Parents are imperfect. We don’t always get everything right when doing the hardest job on earth. One of the areas where parents have been known to screw things up royally for eons is trying to effectively communicate with our tweens about sex and puberty.
One of the big reasons is that these talks can be downright uncomfortable. We don’t always know what to say, and if our kids feel shy about the talk, it can lead to a red-cheeked, nail-biting, making-excuses-to-end-the-talk-early-leaving-everyone-more-confused disaster.
As the mother of an extremely feisty 10-year-old who thinks she knows just about everything (about everything), I know firsthand how tough it can be. So I’m definitely not judging your discomfort at getting close to the subject of changing bodies and sex.
Even the closest parent-to-child relationships can be tested by “the talk.” But it’s also so immensely important to have. And opening the door of communication shouldn’t be just a one-time thing.
Gone are the days of having one “the birds and the bees” chat and sending kids on their way to navigate training bras, menstruation, and armpit hair. The truth is, those conversations should start early and continue throughout the years. Because, well, you can’t possibly go over everything in one talk anyway. But what kids need to hear and understand changes as they change and mature, too.
It’s a big job and an important one, though. Because kids need information, and the fact is, they’re going to learn the nitty-gritty details about their changing bodies, hormones, and growing up from somewhere. It’s really best if those things come from their parents or a trusted adult. There are so many important details, and it’s easy to miss things when you’re nervous or uncomfortable. But navigating the tween and teen years is tough. Making sure your kids understand these important things can make it a bit easier.
Here are a few important things you should make sure to cover when talking to your tween about puberty.
1. Everyone's timeline is different.
One of the things that makes puberty such a tough time is that everyone goes through it at a different time. Some kids, especially girls, can start puberty as early as 8 years old! For parents, it can be hard to believe that it’s already happening. But what makes it tougher for kids who begin to go through changes at a young age is that they often feel different from their peers. Friends who may have been close from an early age can start to drift apart, too, when those changes start to occur.
Tweens may start battling with their emotions or feel uncomfortable with their changing bodies, especially if it seems like they are on a different timeline than their friends.

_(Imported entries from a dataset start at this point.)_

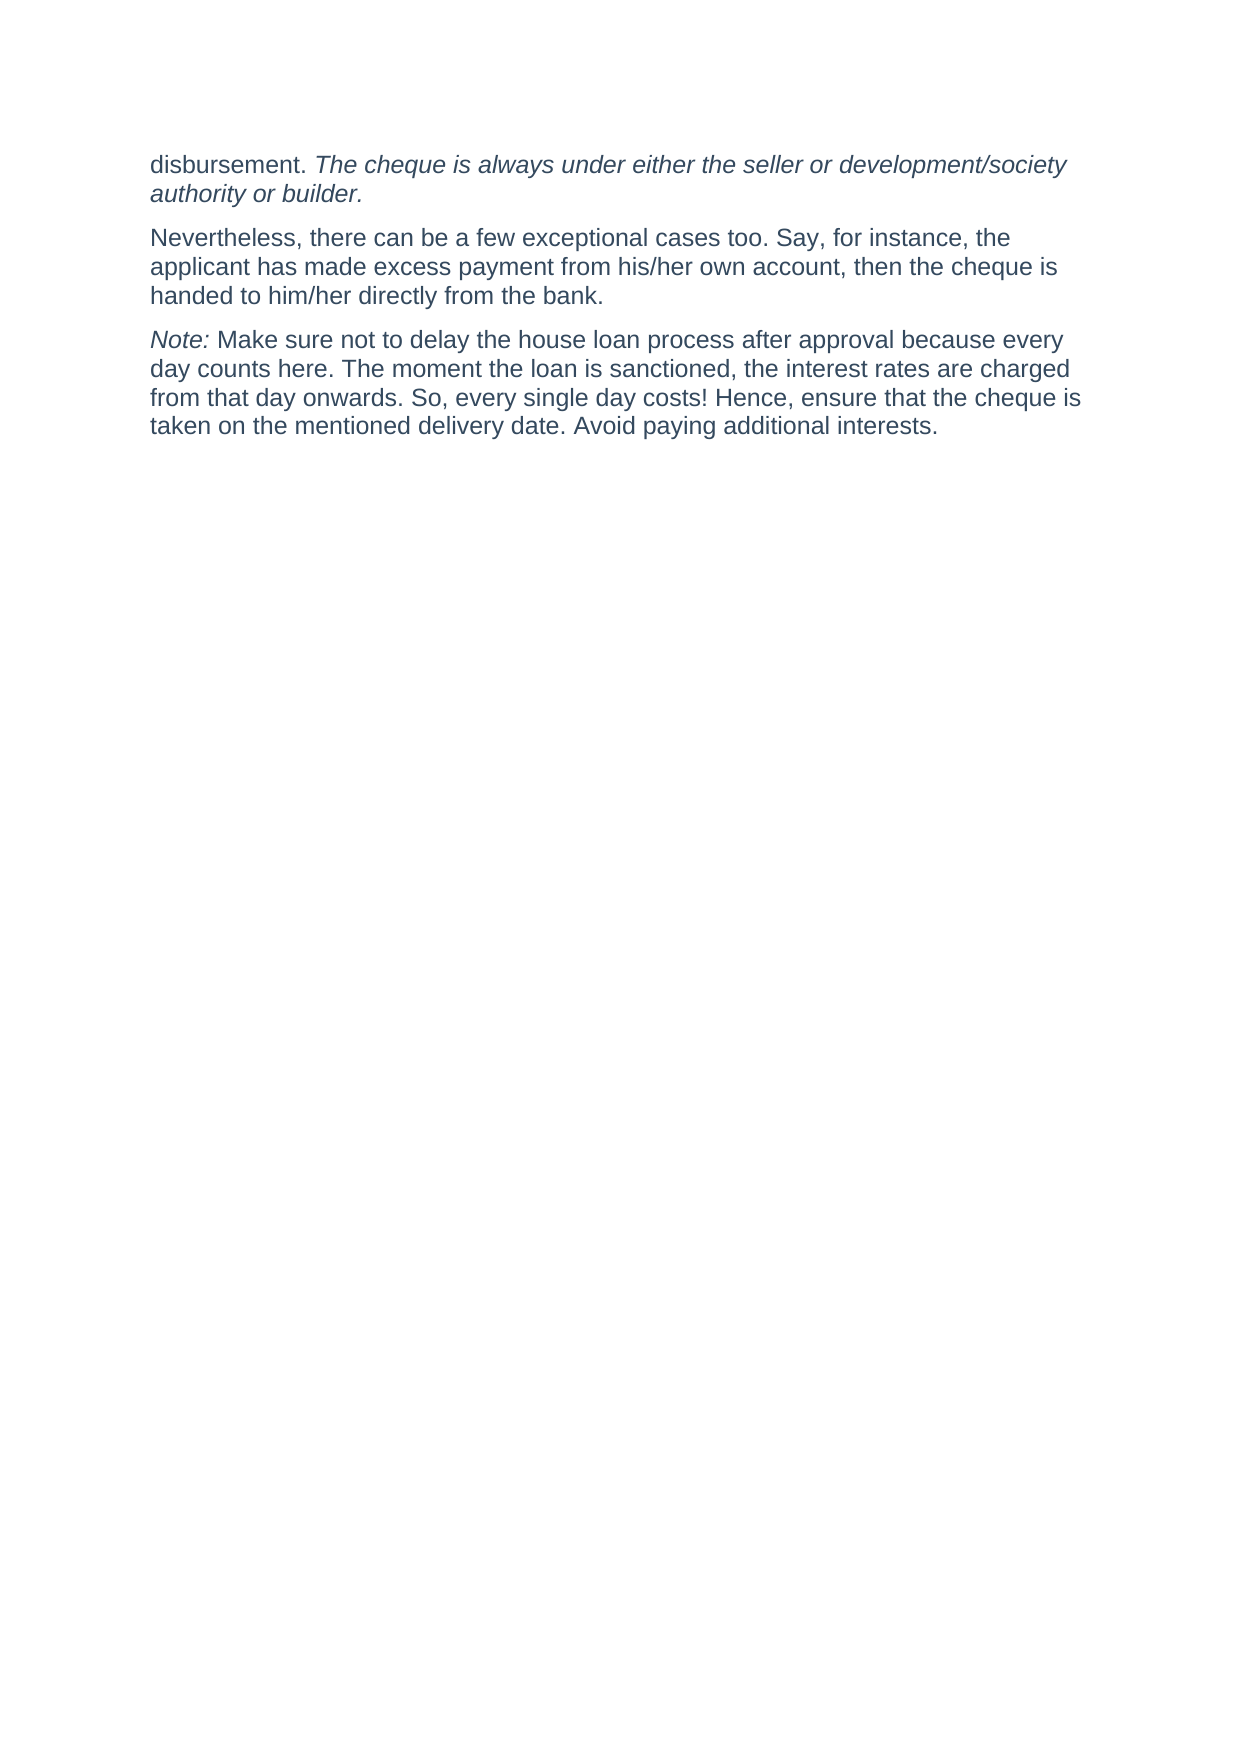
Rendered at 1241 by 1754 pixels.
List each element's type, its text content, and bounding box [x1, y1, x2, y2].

text Nevertheless, there can be a few exceptional cases too. Say, for instance, the applicant has made excess payment from his/her own account, then the cheque is handed to him/her directly from the bank. [150, 223, 1090, 309]
text Note: Make sure not to delay the house loan process after approval because every day counts here. The moment the loan is sanctioned, the interest rates are charged from that day onwards. So, every single day costs! Hence, ensure that the cheque is taken on the mentioned delivery date. Avoid paying additional interests. [150, 325, 1090, 440]
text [150, 150, 1090, 207]
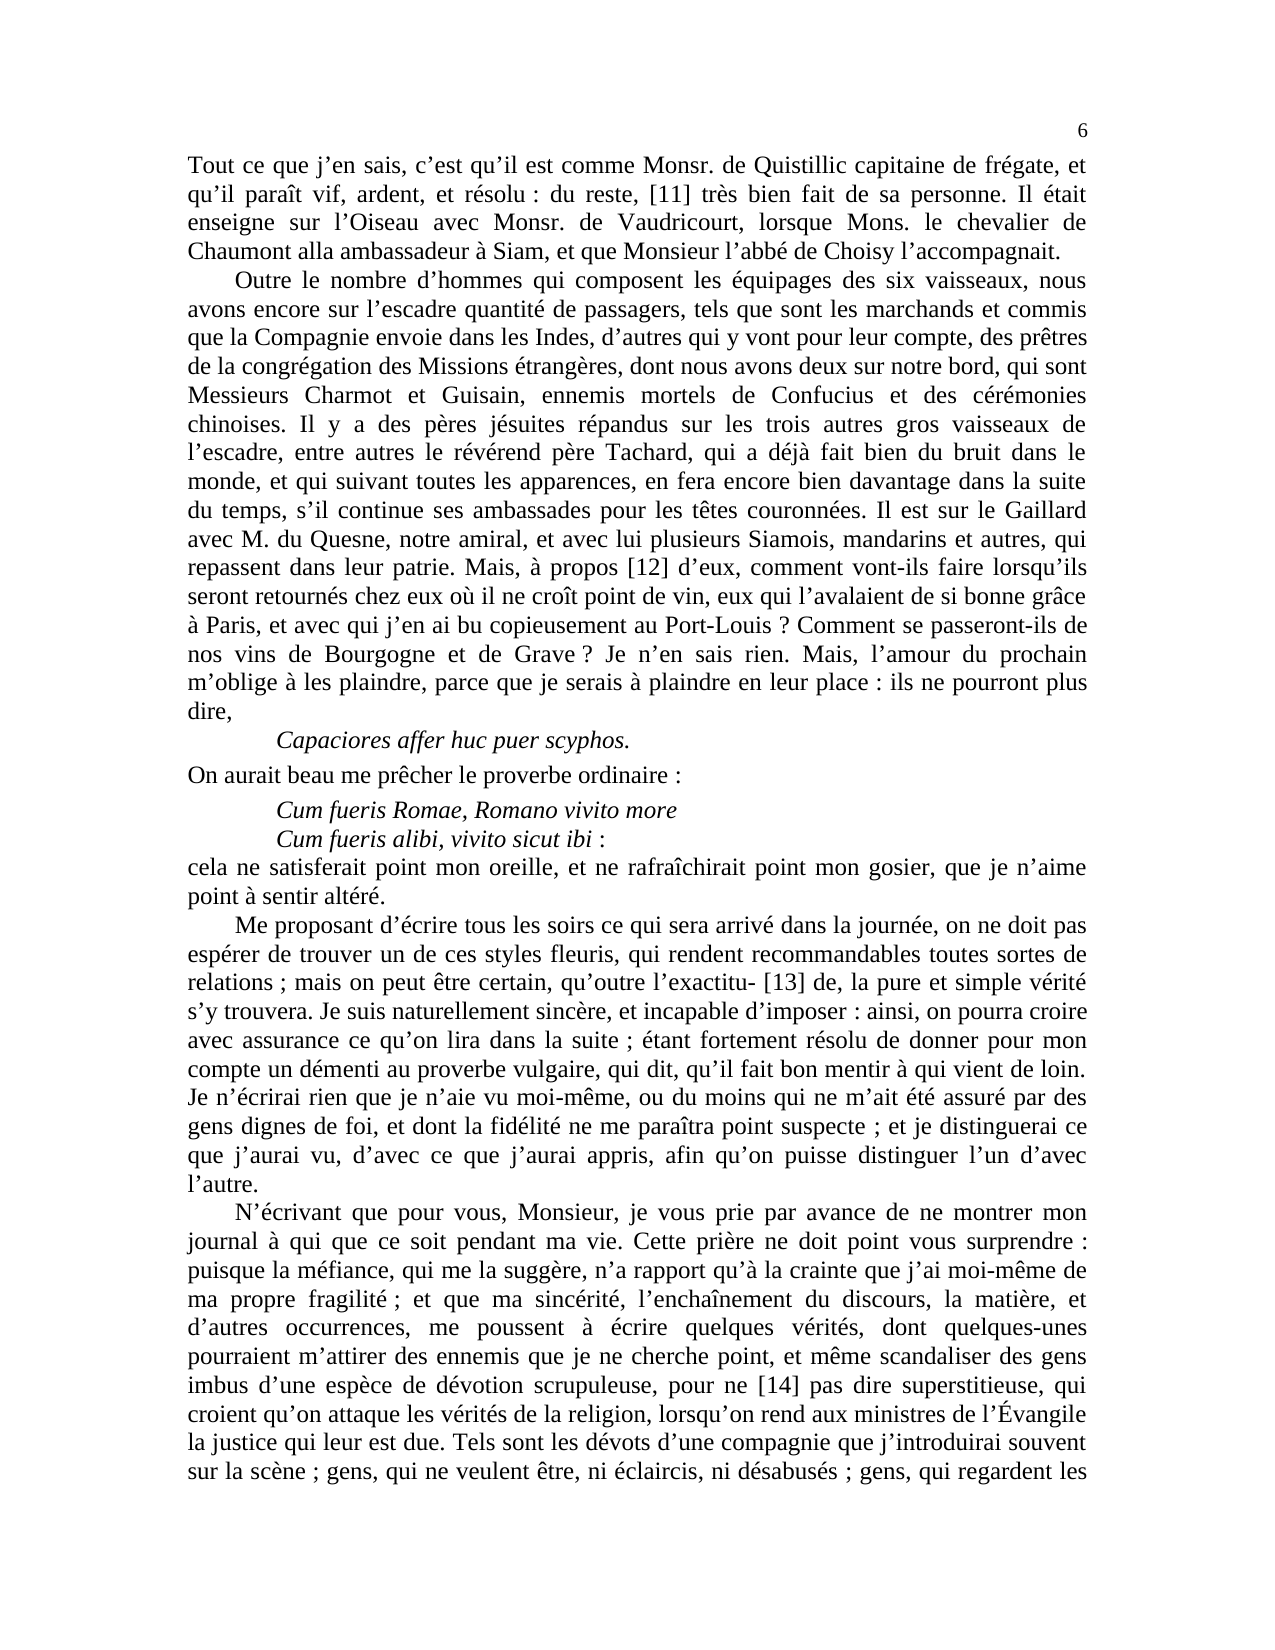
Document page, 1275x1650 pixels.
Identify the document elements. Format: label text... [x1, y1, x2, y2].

So it’s immensely important for parents to relay to children that nothing is wrong with them, whether they start puberty very early or later than most. Everyone is different with regard to when they start to change, and there is no “right” or “wrong” age.
2. Privacy is essential.
It’s tough communicating with kids when we don’t know what they need. That’s especially true when they start showing small signs of going through puberty. But if we aren’t completely in tune with what’s going on, it’s all too easy to overlook our kids’ very essential needs. One of those biggest needs is for privacy.
It can feel strange to both parents and tweens. While we are used to our kids snuggling us up, wanting to be close to us, and, possibly, having a pretty open-door household, those things can change almost overnight. Suddenly, tweens start spending more time in their rooms. They keep their bedroom doors closed more often. Basically, they crave privacy for a number of reasons, but they may not know how to communicate that.
As parents, it’s our job to make sure tweens understand that those very important needs will be met.
3. Mental health matters.
During the puberty talk, parents often focus on what’s happening to their kids’ bodies. But what’s happening in their brains is massively important, too. For some tweens and teens, puberty can wreak havoc on their mental health, especially if they don’t understand what’s going on, that their discomfort, or shifting mood, is perfectly normal.
Parents have a really important job to do in communicating that puberty doesn’t impact just bodies but also emotions. For many, that’s the hardest part, too. It can lead to difficulties with relationships and really tough emotional struggles. The best way to prepare kids for that is to make sure they know they aren’t alone in what they’re going through and to keep checking in with them about how they feel.
4. Safe sex is a must.
Research has shown for many years that abstinence-only education doesn’t work. In areas where abstinence-only education is taught, the rates of STDs and unplanned pregnancies are higher. So parents really need to focus not on telling kids to “never have sex” or “not have sex before marriage” but on teaching their teens how to go about having sex in a safe way when the time comes.
Of course, that means talking about birth control and the proper use of condoms to prevent sexually transmitted diseases. But it also means keeping those doors of communication open so that if they have questions, they know they can come to you to discuss it, and you won’t be angry with them for thinking about having sex.
5. Consent is a must.
The topic of consent never used to make it into puberty and sex talks — not even in schools. But these days, we’re seeing just why it’s so important. Many tweens, teens, and even grown adults don’t understand why consent matters. But accounts of sexual abuse are reported regularly. So it’s crucial that tweens and teens understand that “no means no” isn’t just polite, it’s necessary when it comes to participating in sex.
Because most sexual assaults are committed by males, it’s crucial to discuss consent with young boys. But girls need to understand that their wants and needs are important, too, and that they have the right to say “no” and to be listened to. No matter who you are talking to, consent should be part of the puberty conversation. It may even be the most important point not to overlook.